Simulates the specific nucleotide change for a single mutation based on genomic context, handling both regular and recurrent mutations, as well as mutations in lost segments.

simulate_single_nt_change(
  single_mutation,
  seg_list,
  genome_sequence,
  nt_transition_matrix,
  recurrent = FALSE,
  original_nt = NA
)

Arguments

single_mutation

Data frame row containing information about a single mutation

seg_list

List structure containing segment information for genome regions

genome_sequence

List of DNA sequences representing the reference genome

nt_transition_matrix

Matrix specifying nucleotide transition probabilities

recurrent

Logical indicating whether this is a recurrent mutation (default: FALSE)

original_nt

Character specifying the original nucleotide for recurrent mutations (required when recurrent = TRUE, default: NA)

Value

The updated single_mutation row with additional fields:

  • seg_id: Segment identifier for the mutation

  • ref_pos: Reference position within the segment

  • original_nt: Original nucleotide at the mutation site

  • alternative_nt: Mutated nucleotide

  • processed: Set to TRUE indicating the mutation has been processed

Details

This function simulates nucleotide-level details for a single mutation by:

  1. Identifying the genomic segment containing the mutation

  2. Determining if the segment has been lost through deletion or other structural variants

  3. For mutations in lost segments:

    • Setting both original and alternative nucleotides to "N"
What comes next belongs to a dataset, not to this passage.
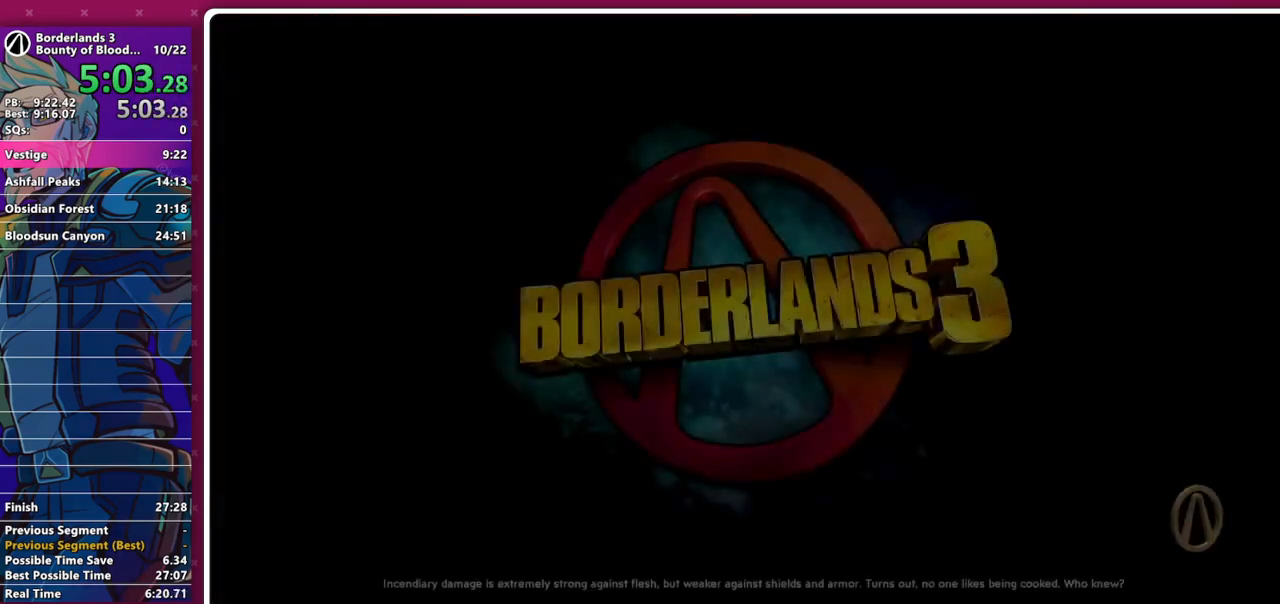
{"keys": [], "mouse": [], "events": [[17, "mouse_left", "up"], [67, "mouse_left", "down"], [167, "mouse_left", "up"]]}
  4. For mutations in non-lost segments:

    • For regular mutations: Looking up the original nucleotide from the reference genome and sampling an alternative nucleotide based on the transition matrix

    • For recurrent mutations: Using the provided original nucleotide and sampling an alternative nucleotide based on the transition matrix

The function requires the helper function get_segment_info() to map the mutation coordinates to the appropriate genomic segment.